I was running my code for hours before this issue surfaced. This is certainly NOT a common issue one faces.
1 Like
There has essentially been no progress on that for a long time. It is a low priority item.
At some point I made a sketch for how we could get there, but it comes with a semantic limitation.
Functions and methods are partitioned by world ages. So if we could prove that a world age has become unreachable we could prune methods (and everything else is just figuring out the mechanics of unloading code)
But world ages are just UInt right now… So people can store them and then use invoke in world
to jump across time…
One avenue might be to turn world age into an opaque GC tracked token.
Right now it doesn’t seem worthwhile in terms of complexity and costs
8 Likes
Turning world age into an opaque type is the right way to go. It’s only valid to use a world age that you got from a function that returns world ages.
7 Likes
Yeah, but it’s not free and will make comparison more expensive. So Jameson and I were thinking of ways of getting more features out of making them opaque that would be worth the performance loss.
5 Likes
How is it not free? Wouldn’t it simply be something like this?
struct WorldAge
age::UInt
end
Or are you talking about the GC-tracked part? In that case, I guess it might be:
mutable struct WorldAge
const age::UInt
end
1 Like
We have a lot of places that are essentially:
world = current_task->world
if code_instance->min_world <= world &&
code_instance->max_world > world
If you put it in a mutable struct
then it’s three additional memory dereferences on a very hot part of the code. (We also need to allocate 16byte per world, but that’s fine since they will need to be globally uniqued.)

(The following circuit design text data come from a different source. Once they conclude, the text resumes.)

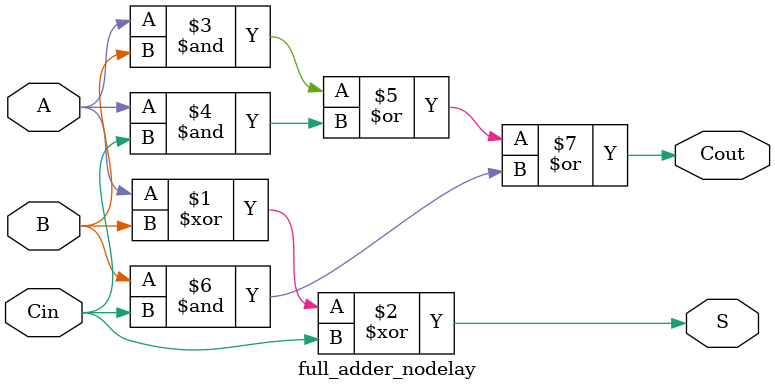
<source format=v>
module E15Process(input clk);

   // Register names
   parameter 
      Rg0 = 2'b00, Rg1 = 2'b01,
      Rg2 = 2'b10, Rg3 = 2'b11, 
      RXX = 2'b00;

   // Opcodes
   parameter
     jmp  = 4'b0000, jz   = 4'b0010,
     movi = 4'b1001, mov  = 4'b1000,
     addi = 4'b1011, add  = 4'b1010,
     subi = 4'b1101, sub  = 4'b1100,
     cmpi = 4'b1111, cmp  = 4'b1110,
     jnz  = 4'b0011;
   

   /*Processor state (actual values) */
   reg [3:0] pc;             // Program Counter
   reg       zFlag;          // Zero flag
   reg [3:0] r0, r1, r2, r3; // Registers


   /*Program storage*/
   reg [11:0] myROM [15:0]; // ROM (holds program)

   initial
     begin

        `include "program2.v"   // load the program
        
        pc = 4'b0000;           // initialize the program counter
        
     end


   /*Parts of the instruction*/
   wire [3:0] opCode;         // op code
   wire [1:0] src, dst;       // src and dst register
   wire [3:0] immData;        // "Immediate" data


   wire [3:0] pcIncr; // Program Counter Increment
   wire [3:0] pcRes;  // Output of pc ALU
   wire       pcz;    // Unused - zero flag for pc ALU
   
   wire [3:0] storeVal, operand1, operand2;

   /*ALU wires*/
   wire       addNotSub; // Determines if ALU adds or subtracts
   wire [3:0] aluOutput;    // Output (combinational) of ALU
   wire       aluOutputZero;      // Output (combinational) of ALU zero flag


   
   assign {opCode, src, dst, immData} = myROM[pc];
   assign addNotSub = ((opCode == add) | (opCode == addi));


   /*
   pcIncr is a 4-bit value representing the value
   that is to be added to the program counter
   logic: if jmp, then immData, else if jz and zFlag, 
            then immData, else if jnz and not zFlag, 
            then immData, else 1  
   */
   assign pcIncr = (opCode == jmp) ? immData :
                    (opCode == jz)  ? (zFlag ? immData : 4'b0001) :
                    (opCode == jnz) ? (zFlag ? 4'b0001 : immData) : 
                    4'b0001;
  
   /*
   storeVal is a 4-bit value representing the value that
   is to be stored in the destination register, for
   instructions that write to it
   logic: If mov, then src (0 if RXX)), 
          else if movi, then immData 
          else aluOutput
   */
   assign storeVal = (opCode == mov) ? (src == Rg0) ? r0 :
                                        (src == Rg1) ? r1 :
                                        (src == Rg2) ? r2 :
                                        (src == Rg3) ? r3 : 4'bz :
                      (opCode == movi) ? immData : aluOutput;
   
   /* 
   operand1 is a 4-bit value representing the first operand
   to be passed into the ALU
   logic: If addi, subi, cmpi, then immData
          else if src is Rg0, then r0
          else if src is Rg1, then r1
          else if src is Rg2, then r2
          else if src is Rg3, then r3
          else 0 (RXX)
   */
   assign operand1 = (opCode == addi | opCode == subi | opCode == cmpi) ? immData :
                     (src == Rg0) ? r0 :
                     (src == Rg1) ? r1 :
                     (src == Rg2) ? r2 :
                     (src == Rg3) ? r3 : 4'bz; 
   
   /*
   operand1 is a 4-bit value representing the second operand
   to be passed into the ALU
   logic: If dst is Rg0, then r0
          else if dst is Rg1, then r1
          else if dst is Rg2, then r2
          else if dst is Rg3, then r3
          else 0 (RXX)
   */
   assign operand2 = (dst == Rg0) ? r0 :
                     (dst == Rg1) ? r1 :
                     (dst == Rg2) ? r2 :
                     (dst == Rg3) ? r3 : 4'bz;

   always @(posedge clk)
      begin 

        // Update zero flag
        case(opCode)
          addi, add, subi, sub, cmpi, cmp:
            begin
               zFlag <= aluOutputZero; // taken care of by dataALU
            end
        endcase

        // update destination register
        case(opCode)
          movi, mov, add, addi, sub, subi:
            case(dst) // switch statement, will store storeVal in appropriate register
              Rg0: r0 <= storeVal;
              Rg1: r1 <= storeVal;
              Rg2: r2 <= storeVal;
              Rg3: r3 <= storeVal;
            endcase
        endcase

        // Update program counter
        pc <= pcRes; // taken care of by pcALU
 
     end

   // inputs/outputs:        add/sub, operand1, operand2, zero flag, operation result
   simpleALU dataALU(addNotSub, operand1, operand2, aluOutputZero, aluOutput);
   // input is always add
   simpleALU pcALU(1'b1, pc, pcIncr, pcz, pcRes);

endmodule


module simpleALU(
    input addNotSub,
    input [3:0] src, dst,
    output zFlag,
    output [3:0] res);
    wire Cout;

    fourbit_adder the_adder(dst, addNotSub ? src : ~src, ~addNotSub, res, Cout);

    assign zFlag = !(res);

endmodule

module fourbit_adder(A,B, Cin, S, Cout);

    input [3:0] A;
    input [3:0] B;
    input Cin;
    output[3:0] S;
    output Cout;

    wire temp0, temp1, temp2;

    full_adder_nodelay first(A[0], B[0], Cin, S[0], temp0);
    full_adder_nodelay second(A[1], B[1], temp0, S[1], temp1);
    full_adder_nodelay third(A[2], B[2], temp1, S[2], temp2);
    full_adder_nodelay fourth(A[3], B[3], temp2, S[3], Cout);

endmodule

module full_adder_nodelay(A, B, Cin, S, Cout);

    input A, B, Cin;
    output S, Cout;

    assign S = A ^ B ^ Cin;
    assign Cout = (A & B) | (A & Cin) | (B & Cin);

endmodule



//ra0Eequ6ucie6Jei0koh6phishohm9
</source>
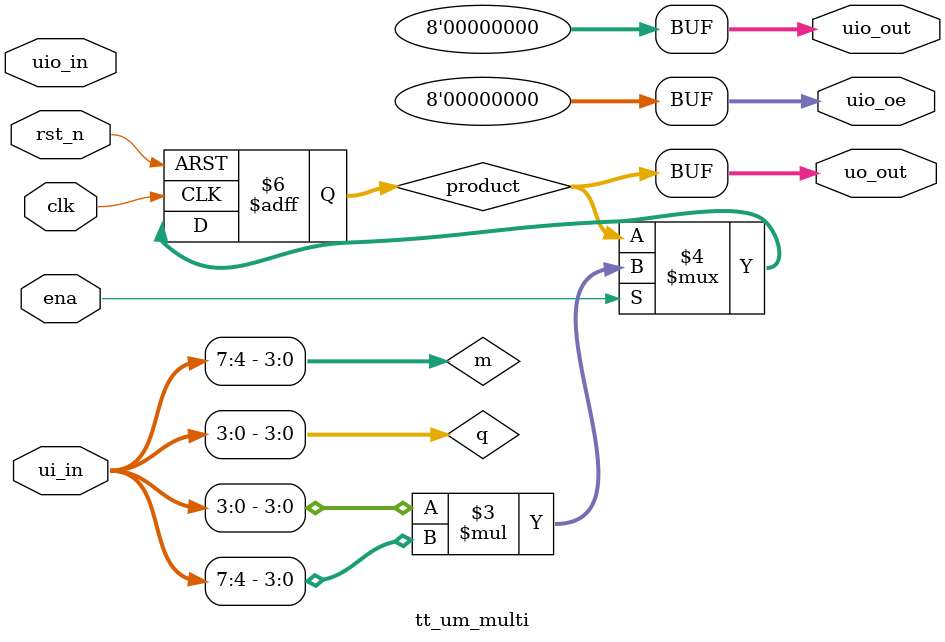
<source format=v>
module tt_um_multi (
    input  wire [7:0] ui_in,    // Dedicated inputs
    output wire [7:0] uo_out,   // Dedicated outputs
    input  wire [7:0] uio_in,   // IOs: Input path
    output wire [7:0] uio_out,  // IOs: Output path
    output wire [7:0] uio_oe,   // IOs: Enable path (active high: 0=input, 1=output)
    input  wire       ena,      // Will go high when the design is enabled
    input  wire       clk,      // Clock
    input  wire       rst_n     // Reset_n - low to reset
);

    // Map inputs
    wire [3:0] q;  // Multiplicand (q)
    wire [3:0] m;  // Multiplier (m)

    assign q = ui_in[3:0]; // q[0] = ui[0], q[1] = ui[1], q[2] = ui[2], q[3] = ui[3]
    assign m = ui_in[7:4]; // m[0] = ui[4], m[1] = ui[5], m[2] = ui[6], m[3] = ui[7]

    // Register to store the product
    reg [7:0] product;

    // Set IO pins to inactive (not used)
    assign uio_out = 8'b0;  // All bidirectional outputs are zero
    assign uio_oe = 8'b0;   // All bidirectional outputs are disabled

    // Output assignment
    assign uo_out = product; // Map the product to uo_out (p[0] to p[7])

    // Multiplier logic
    always @(posedge clk or negedge rst_n) begin
        if (!rst_n) begin
            product <= 8'b0;  // Reset the product to 0
        end else if (ena) begin
            product <= q * m; // Perform 4x4 multiplication when enabled
        end
    end

endmodule


</source>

Not insurmountable and if we really need/want code GC we can do it, but also not something that is completely free.
Also the GC tracking is weirdly inverted. Right now we have
CodeInstance -> World
But what we really want is:
World -> CodeInstance
so that when World becomes disconnected in the object-graph all the information that is only valid in this world become disconnected as well. Add to that we normally use WorldRange
which is a set of worlds… That makes the tracing part even weirder. Maybe we would need to ensure that World’s are allocated sequentially in memory and we could use the pointer directly to perform range queries.
Anyway pure speculation at this point.
6 Likes